Excerpt from a letter written by me to some dear friends of mine who know all my personal biznass inside and out:
"So, as I was reading up on hospital life in one of the books I have, I came across the chapter, "Nurses." It took me about 2.5 seconds of reading to realize that THAT is exactly what I had in mind. I want to be a Labor and Delivery nurse. DUH! HELLO?! I totally knew that! Along with always wishing I would have become a doctor, I also always wished I would have become a midwife--actually even more so.
So, at this point I am going to take the nursing path. I may end up a doctor by the end of my 30's (lol), but, I feel like this is really it. The nurses are the ones who really get that patient-connection, and really spend the whole labor and delivery process with the patient--not the doctor who is popping in and out of everyone on the floor's room.
Some exciting news: I can enter UNM's nursing program as a "2nd-degree entry option" student, which means that since I have my degree, I can omit all prereq's with the exception of 3 classes. This means I am 3 classes away from applying to Nursing School!!!
Some news that has me very disheartened: They only accept about 12 applicants a year, out of 60-180 applications. Talk about slim-pickins. I talked to an advisor today, begging and pleading for a secret to make my application awesomely more awesome than everyone else's, just to be told that the "weightiest" information on the application is GPA. That's it. No volunteer experience, no work experience, no letters of recommendation, no bribes.

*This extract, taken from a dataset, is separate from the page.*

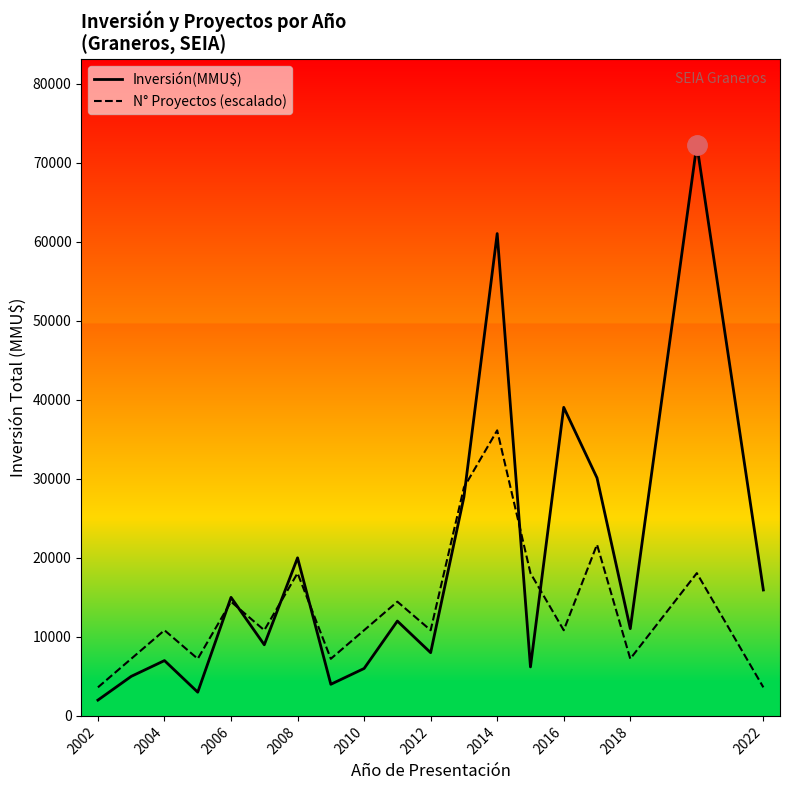

How many values in the Inversión(MMU$) series exceed 11040?

9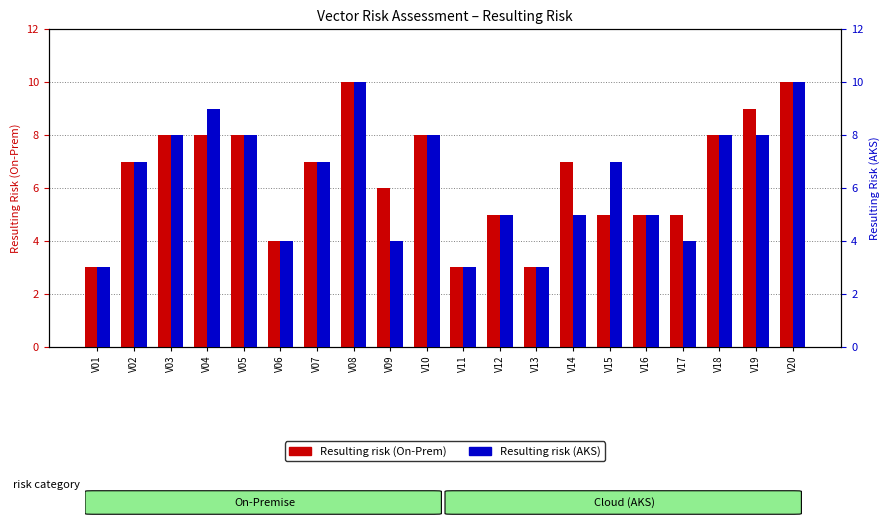

What is the average value of the Resulting risk (AKS) series?

6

Well, maybe a teeny bit of those things--bribes especially, but not much.
That being said, I feel...uhmm...screwed. My GPA when I graduated UNM was a 3.1...not too good. All of the med classes I have been taking (and acing, mind you) are at a different college, where the credits will transfer, but the grades won't. I know 12 applicants will definitely have better than a 3.1.
Hmm...I feel so helpless. I don't like it. I am the kind of person who needs to DO things to reach my goals, and in this situation, there's nothing I can really do."